Fork of llama.cpp with fused TurboQuant flash attention — the FA kernel reads raw TBQ4_0 K/V blocks directly from global memory and dequants via centroid lookup in the FWHT-rotated domain. No separate dequant pass, no intermediate F16 buffer.
80-87 tok/s with lossless 4.25 bpv KV cache at 262K context on RTX 4090 24GB.

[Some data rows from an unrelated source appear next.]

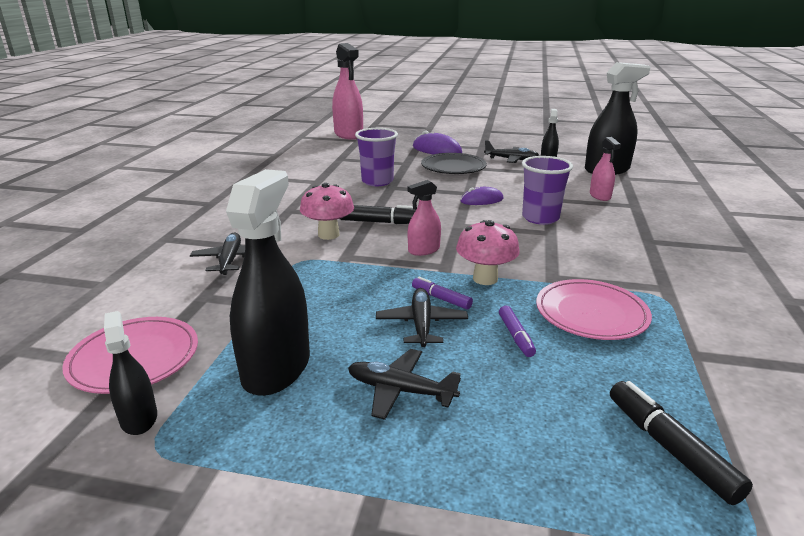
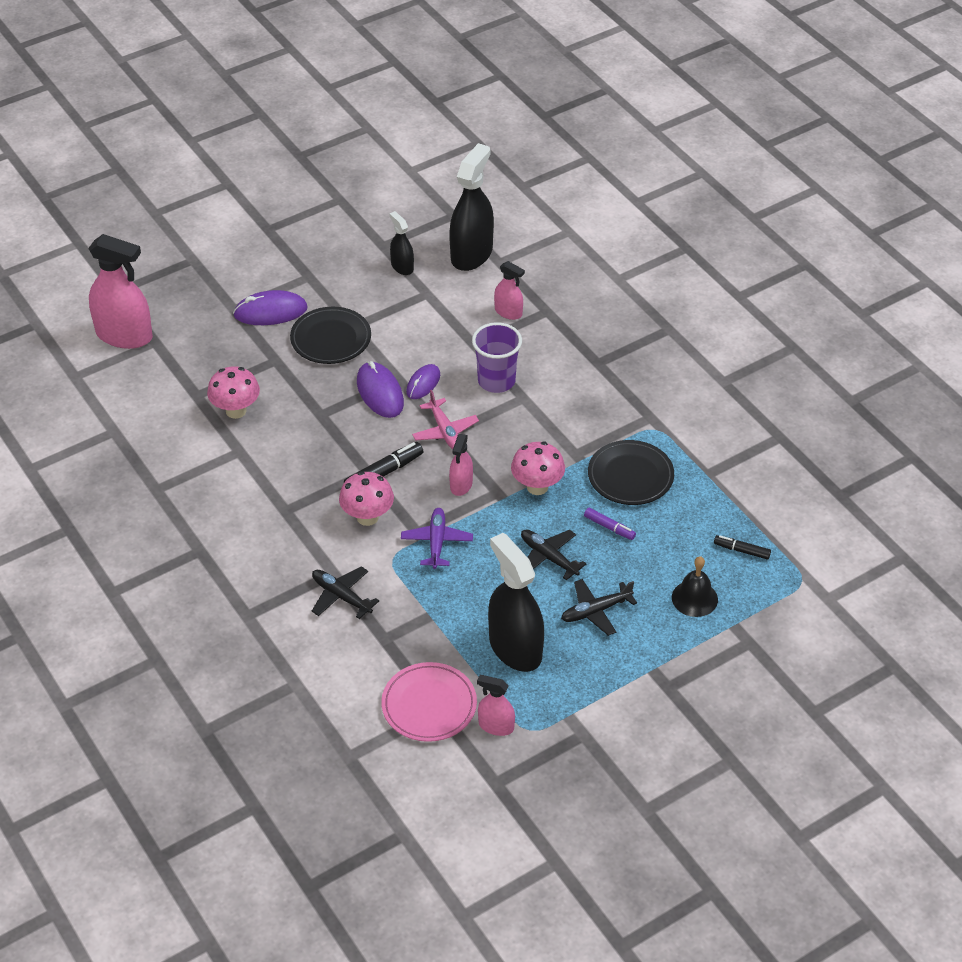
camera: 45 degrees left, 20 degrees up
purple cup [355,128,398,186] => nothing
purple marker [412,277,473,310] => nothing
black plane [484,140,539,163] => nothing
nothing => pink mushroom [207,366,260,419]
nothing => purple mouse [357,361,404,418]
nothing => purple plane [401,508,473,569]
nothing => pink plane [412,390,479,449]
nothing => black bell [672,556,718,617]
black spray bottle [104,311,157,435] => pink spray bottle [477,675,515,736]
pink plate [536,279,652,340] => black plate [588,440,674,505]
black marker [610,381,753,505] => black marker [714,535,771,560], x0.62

| Feature | Description | Status |
|---|---|---|
| Fused TBQ4 Flash Attention | Quantized-KV dequant inside the FA inner loop via rotated-domain attention | Working, 82+ tok/s |
| MTP Speculative Decoding | Multi-Token Prediction for Qwen3.6 (PR #22673) with 3 draft tokens per forward pass | Working, 73-93% accept |
| CUDA TBQ4_0 Kernels | FWHT-based TurboQuant quantize/dequant on GPU (ported from dflash fork) | Working |
| Tensor Sharing API | link_shared_tensors() prevents 682 MiB GPU duplication of token embeddings between trunk and MTP models |
Working |
| Config | Context | KV Cache | tok/s | Draft Accept | VRAM |
|---|---|---|---|---|---|
| MTP + Fused TBQ4 FA | 262K | TBQ4_0 (4.25 bpv) | 80-87 | 73-93% | ~20 GB |
| MTP + Fused TBQ4 FA | 200K | TBQ4_0 (4.25 bpv) | 82-87 | 73% | ~20 GB |
| MTP + Q4_0 KV | 200K | Q4_0 (4.5 bpv) | 92-97 | 93.6% | 23.96 GB |
| MTP + Q4_0 KV | 135K | Q4_0 (4.5 bpv) | 97-103 | 93.6% | 22.4 GB |
| Baseline (no MTP, Q4_0 KV) | 200K | Q4_0 | ~40 | - | 23.96 GB |
| MTP Draft 5 | 262K | TBQ4_0 | 79.6 avg / 106 peak | 90.1% | ~20 GB |
Nobody else has fused quantized-KV dequant into the flash attention inner loop. The upstream TBQ4 PR (#21089) is CPU-only. The dflash fork (spiritbuun) has CUDA TBQ4 kernels but uses nstages=0 with a separate dequant-to-F16 pass before FA. Our kernel reads raw TBQ4 blocks directly:
Standard path: TBQ4 → dequant → F16 buffer → FA kernel reads F16
Our fused path: TBQ4 → FA kernel reads raw bytes → centroid×norm lookup inline
The key insight: since the Hadamard transform is orthonormal, attention can operate entirely in the rotated domain. Q is pre-rotated once, K/V are pre-rotated at quantization time, and the output is post-rotated once. The inner loop only needs a 2-value centroid lookup per element — no FWHT butterfly, no precomputed tables.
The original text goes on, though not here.